The following entry appeared as part of Governance Metrics International’s GMI Blog. GMI is the leading independent provider of global corporate governance and ESG ratings and research. Corporate stakeholders – including leading investors, insurers, auditors, regulators and others – use GovernanceMetrics services to identify and monitor risks related to non-financial measures covering key environmental, social, governance and accounting risk factors.
Academic Research Validates Relevance of GMI Ratings’ Accounting & Governance Risk
Accounting & Governance Risk (AGR®) ratings express GMI Ratings’ assessment of the accuracy and reliability of a company’s financial reporting and the quality of its governance. AGR is based on metrics that have been identified as being the most associated with SEC enforcement actions for accounting fraud. In fact, a recent academic study shows that the AGR is superior to many academic risk measures for predicting accounting irregularities.
In Detecting and Predicting Accounting Irregularities: A Comparison of Commercial and Academic Risk Measures (Available here) authors Price, Sharp and Wood set out to compare a substantial body of academic research on developing risk proxies to detect accounting irregularities with a commercial measure developed for the same purpose by Audit Integrity (now GMI Ratings). The study is based on firms in the Compustat database from 1995 to 2008, using annual data.

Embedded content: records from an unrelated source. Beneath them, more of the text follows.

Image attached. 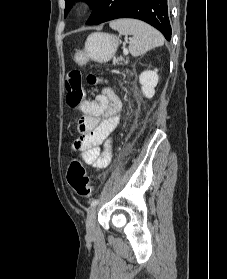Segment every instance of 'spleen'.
I'll return each instance as SVG.
<instances>
[{"label":"spleen","instance_id":"3e777b00","mask_svg":"<svg viewBox=\"0 0 227 279\" xmlns=\"http://www.w3.org/2000/svg\"><path fill=\"white\" fill-rule=\"evenodd\" d=\"M110 27L122 35H132L129 51L134 57L164 44V37L159 31L139 20L118 19L110 22Z\"/></svg>","mask_w":227,"mask_h":279}]
</instances>
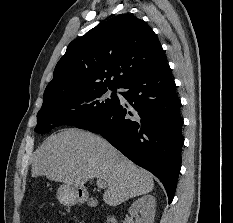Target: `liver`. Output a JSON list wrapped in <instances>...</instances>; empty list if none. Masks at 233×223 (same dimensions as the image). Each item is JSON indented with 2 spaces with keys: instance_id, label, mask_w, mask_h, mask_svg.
Listing matches in <instances>:
<instances>
[{
  "instance_id": "obj_1",
  "label": "liver",
  "mask_w": 233,
  "mask_h": 223,
  "mask_svg": "<svg viewBox=\"0 0 233 223\" xmlns=\"http://www.w3.org/2000/svg\"><path fill=\"white\" fill-rule=\"evenodd\" d=\"M39 175L75 187H84L93 177L105 179L107 189L102 199L113 207L154 189L149 171L135 165L100 135L77 127L52 133L34 151L31 177Z\"/></svg>"
}]
</instances>
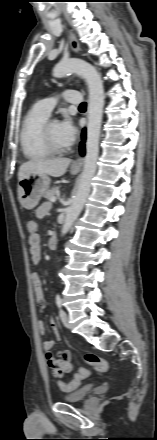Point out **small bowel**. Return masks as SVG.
<instances>
[{
	"instance_id": "c3829d8e",
	"label": "small bowel",
	"mask_w": 157,
	"mask_h": 440,
	"mask_svg": "<svg viewBox=\"0 0 157 440\" xmlns=\"http://www.w3.org/2000/svg\"><path fill=\"white\" fill-rule=\"evenodd\" d=\"M51 204L44 203L36 211L38 218H43L50 210ZM29 251L31 260L35 265H38L41 261V239L39 234L29 235ZM31 282L34 292V300L40 310H43L46 306L44 293L42 289V282L37 272H33L31 275ZM50 324L52 327L54 338L47 340L43 343V349L45 352L47 365L52 369V375L56 379H62L73 370V364L71 362L72 354L69 350H62L59 352L58 357L52 355V348L61 340V332L58 325L53 318H50ZM38 332L41 336L45 335L46 327L42 320L37 323Z\"/></svg>"
}]
</instances>
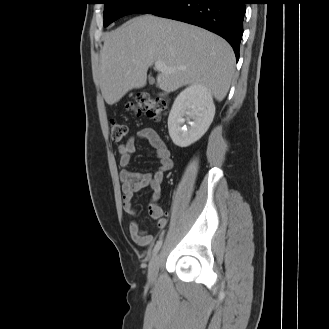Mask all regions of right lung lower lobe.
<instances>
[{
	"mask_svg": "<svg viewBox=\"0 0 329 329\" xmlns=\"http://www.w3.org/2000/svg\"><path fill=\"white\" fill-rule=\"evenodd\" d=\"M245 0H172L152 14L190 23L223 37L239 59Z\"/></svg>",
	"mask_w": 329,
	"mask_h": 329,
	"instance_id": "right-lung-lower-lobe-1",
	"label": "right lung lower lobe"
}]
</instances>
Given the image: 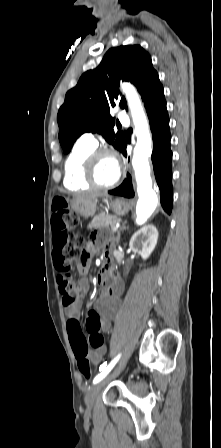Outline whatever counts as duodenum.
<instances>
[{"instance_id": "duodenum-1", "label": "duodenum", "mask_w": 221, "mask_h": 448, "mask_svg": "<svg viewBox=\"0 0 221 448\" xmlns=\"http://www.w3.org/2000/svg\"><path fill=\"white\" fill-rule=\"evenodd\" d=\"M106 257H107V261H108V263H110V262H111V254H110V253H107V254H106ZM104 269H105V268L102 269V271L100 272V275H99V277H100V281H101L102 285H104V284L107 283L106 275H105V273L103 272Z\"/></svg>"}]
</instances>
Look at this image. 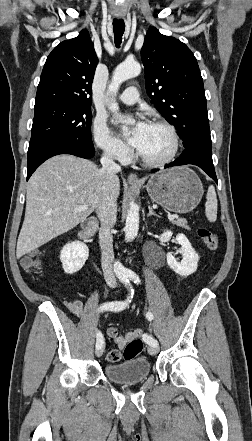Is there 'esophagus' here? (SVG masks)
I'll list each match as a JSON object with an SVG mask.
<instances>
[{"label": "esophagus", "mask_w": 252, "mask_h": 441, "mask_svg": "<svg viewBox=\"0 0 252 441\" xmlns=\"http://www.w3.org/2000/svg\"><path fill=\"white\" fill-rule=\"evenodd\" d=\"M128 181L129 182H132V183H139V179H138V177H137V175L135 174V173H130L129 175H128Z\"/></svg>", "instance_id": "obj_1"}]
</instances>
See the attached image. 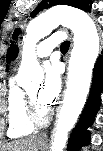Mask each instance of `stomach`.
Instances as JSON below:
<instances>
[{
  "label": "stomach",
  "mask_w": 103,
  "mask_h": 151,
  "mask_svg": "<svg viewBox=\"0 0 103 151\" xmlns=\"http://www.w3.org/2000/svg\"><path fill=\"white\" fill-rule=\"evenodd\" d=\"M45 146H46L45 142H43L42 140H38L37 149H43V148H45Z\"/></svg>",
  "instance_id": "1"
}]
</instances>
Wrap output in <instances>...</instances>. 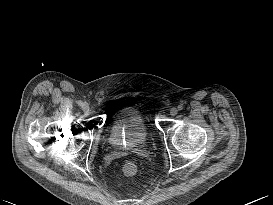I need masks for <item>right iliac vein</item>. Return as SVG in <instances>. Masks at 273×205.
Returning <instances> with one entry per match:
<instances>
[{
    "label": "right iliac vein",
    "mask_w": 273,
    "mask_h": 205,
    "mask_svg": "<svg viewBox=\"0 0 273 205\" xmlns=\"http://www.w3.org/2000/svg\"><path fill=\"white\" fill-rule=\"evenodd\" d=\"M82 110H83L84 112L89 111V105H88V103H83V104H82Z\"/></svg>",
    "instance_id": "1"
}]
</instances>
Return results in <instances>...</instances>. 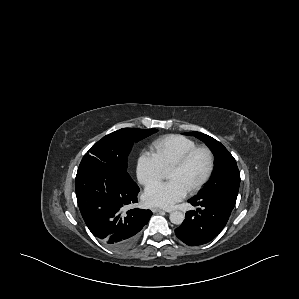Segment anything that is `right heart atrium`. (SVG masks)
<instances>
[{"label":"right heart atrium","instance_id":"d8ad5b80","mask_svg":"<svg viewBox=\"0 0 299 299\" xmlns=\"http://www.w3.org/2000/svg\"><path fill=\"white\" fill-rule=\"evenodd\" d=\"M165 174V170L154 153L142 151L136 162V175L138 181L147 186L160 180Z\"/></svg>","mask_w":299,"mask_h":299}]
</instances>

Audit Integrity’s AGR measure was compared to six measures from academia. The study compared the ability of these measures to detect and to predict three different variables:
・SEC accounting and auditing enforcement releases (AAERs),
・restatements related to accounting irregularities, and
・shareholder litigation for accounting improprieties.

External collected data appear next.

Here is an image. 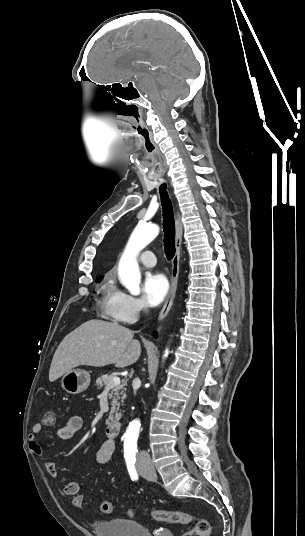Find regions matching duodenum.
<instances>
[{
    "instance_id": "410a0bca",
    "label": "duodenum",
    "mask_w": 305,
    "mask_h": 536,
    "mask_svg": "<svg viewBox=\"0 0 305 536\" xmlns=\"http://www.w3.org/2000/svg\"><path fill=\"white\" fill-rule=\"evenodd\" d=\"M122 424L119 422H113L105 427V433L108 437L114 438L121 434Z\"/></svg>"
}]
</instances>
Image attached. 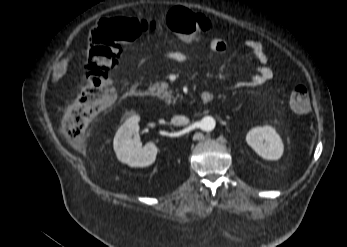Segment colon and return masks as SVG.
<instances>
[{
	"label": "colon",
	"instance_id": "obj_1",
	"mask_svg": "<svg viewBox=\"0 0 347 247\" xmlns=\"http://www.w3.org/2000/svg\"><path fill=\"white\" fill-rule=\"evenodd\" d=\"M167 26L186 41H193L209 30L210 20L201 13L177 7L169 11ZM160 21L154 18L115 16L102 19L94 28L88 49L86 83L80 97L67 107L61 118V132L66 137L81 134L93 117L111 105L115 97L114 69L123 46L146 32H154ZM291 108L299 113L309 109V93L297 85L289 96Z\"/></svg>",
	"mask_w": 347,
	"mask_h": 247
}]
</instances>
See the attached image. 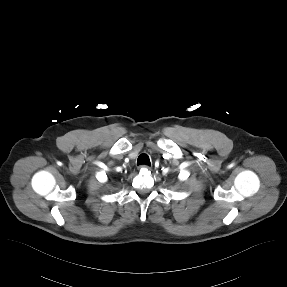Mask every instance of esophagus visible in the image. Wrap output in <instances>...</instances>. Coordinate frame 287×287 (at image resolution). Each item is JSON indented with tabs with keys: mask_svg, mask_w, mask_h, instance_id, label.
Returning a JSON list of instances; mask_svg holds the SVG:
<instances>
[{
	"mask_svg": "<svg viewBox=\"0 0 287 287\" xmlns=\"http://www.w3.org/2000/svg\"><path fill=\"white\" fill-rule=\"evenodd\" d=\"M139 169H151V166L143 164L138 167Z\"/></svg>",
	"mask_w": 287,
	"mask_h": 287,
	"instance_id": "obj_1",
	"label": "esophagus"
}]
</instances>
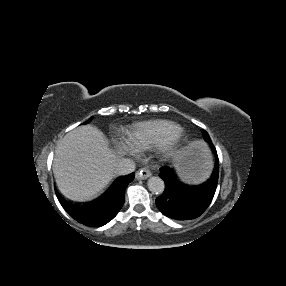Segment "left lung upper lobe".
Here are the masks:
<instances>
[{"label": "left lung upper lobe", "instance_id": "obj_1", "mask_svg": "<svg viewBox=\"0 0 286 286\" xmlns=\"http://www.w3.org/2000/svg\"><path fill=\"white\" fill-rule=\"evenodd\" d=\"M202 133L205 141L208 142L211 145V147H214L208 133L205 130H202Z\"/></svg>", "mask_w": 286, "mask_h": 286}]
</instances>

A head-to-head comparison of each academic measure relative to AGR was conducted. AGR outperformed the academic risk measures in all head-to-head tests for detecting, and in most head-to-head tests for predicting, all three of these sets of events.

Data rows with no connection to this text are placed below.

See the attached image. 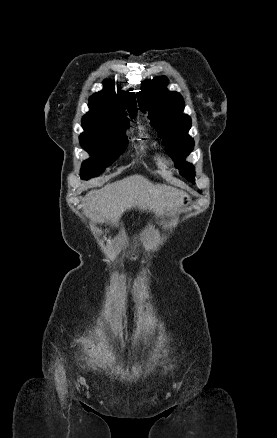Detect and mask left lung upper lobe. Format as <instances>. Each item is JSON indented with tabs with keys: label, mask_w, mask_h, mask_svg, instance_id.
<instances>
[{
	"label": "left lung upper lobe",
	"mask_w": 277,
	"mask_h": 438,
	"mask_svg": "<svg viewBox=\"0 0 277 438\" xmlns=\"http://www.w3.org/2000/svg\"><path fill=\"white\" fill-rule=\"evenodd\" d=\"M167 78L158 77L142 82V90L137 94L141 111H149L148 118L155 127L166 152L176 162L180 174L194 183V166L183 159L194 147L188 135L191 118L183 114L184 100L177 92L167 91Z\"/></svg>",
	"instance_id": "obj_1"
}]
</instances>
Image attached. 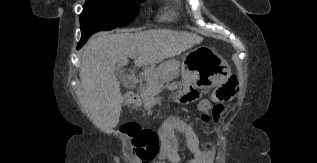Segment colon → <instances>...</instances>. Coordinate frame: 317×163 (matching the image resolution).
<instances>
[{"label":"colon","instance_id":"colon-1","mask_svg":"<svg viewBox=\"0 0 317 163\" xmlns=\"http://www.w3.org/2000/svg\"><path fill=\"white\" fill-rule=\"evenodd\" d=\"M238 92V80L235 76H232L213 91L210 100L206 99L199 103L202 120L204 122H210L216 119L222 113V103L228 102L236 97ZM189 101V95L180 98V102L182 103ZM212 102H214L215 105H212ZM124 132L130 137L134 146V154L142 163H150L157 157L160 148V137L156 131L141 128L137 124H129L124 128Z\"/></svg>","mask_w":317,"mask_h":163}]
</instances>
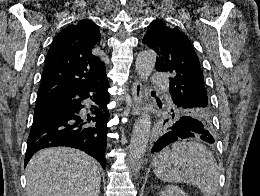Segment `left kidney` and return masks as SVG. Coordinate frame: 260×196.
<instances>
[{"mask_svg": "<svg viewBox=\"0 0 260 196\" xmlns=\"http://www.w3.org/2000/svg\"><path fill=\"white\" fill-rule=\"evenodd\" d=\"M160 196H186V194L178 186H166L164 192H160Z\"/></svg>", "mask_w": 260, "mask_h": 196, "instance_id": "5707ae66", "label": "left kidney"}]
</instances>
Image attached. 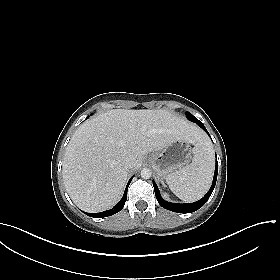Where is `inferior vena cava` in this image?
<instances>
[{"mask_svg":"<svg viewBox=\"0 0 280 280\" xmlns=\"http://www.w3.org/2000/svg\"><path fill=\"white\" fill-rule=\"evenodd\" d=\"M134 161H135V157L132 156V155H128V156H126V157L124 158L123 163H124V166H125L127 169H129V168H131V167L133 166Z\"/></svg>","mask_w":280,"mask_h":280,"instance_id":"1","label":"inferior vena cava"}]
</instances>
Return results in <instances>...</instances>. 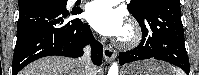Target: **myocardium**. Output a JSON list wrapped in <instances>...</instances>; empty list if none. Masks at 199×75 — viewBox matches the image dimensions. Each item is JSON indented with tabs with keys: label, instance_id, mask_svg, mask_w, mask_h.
Masks as SVG:
<instances>
[{
	"label": "myocardium",
	"instance_id": "myocardium-1",
	"mask_svg": "<svg viewBox=\"0 0 199 75\" xmlns=\"http://www.w3.org/2000/svg\"><path fill=\"white\" fill-rule=\"evenodd\" d=\"M140 39L141 33L139 27L134 22H130L126 26L125 33L118 40V44L122 48H131L136 46L140 42Z\"/></svg>",
	"mask_w": 199,
	"mask_h": 75
}]
</instances>
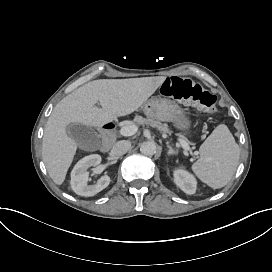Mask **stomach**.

The results showed that of the 36 comparisons between AGR and the six academic risk measures, AGR was superior to the academic measures in 28 of the comparisons. When the comparison was in terms of detecting accounting irregularities, AGR performed better in 18 out of the 18 comparisons. When the comparison was in terms of predicting irregularities one period before the irregularities would occur, AGR performed better than the academic measures in 10 out of the 18 tests.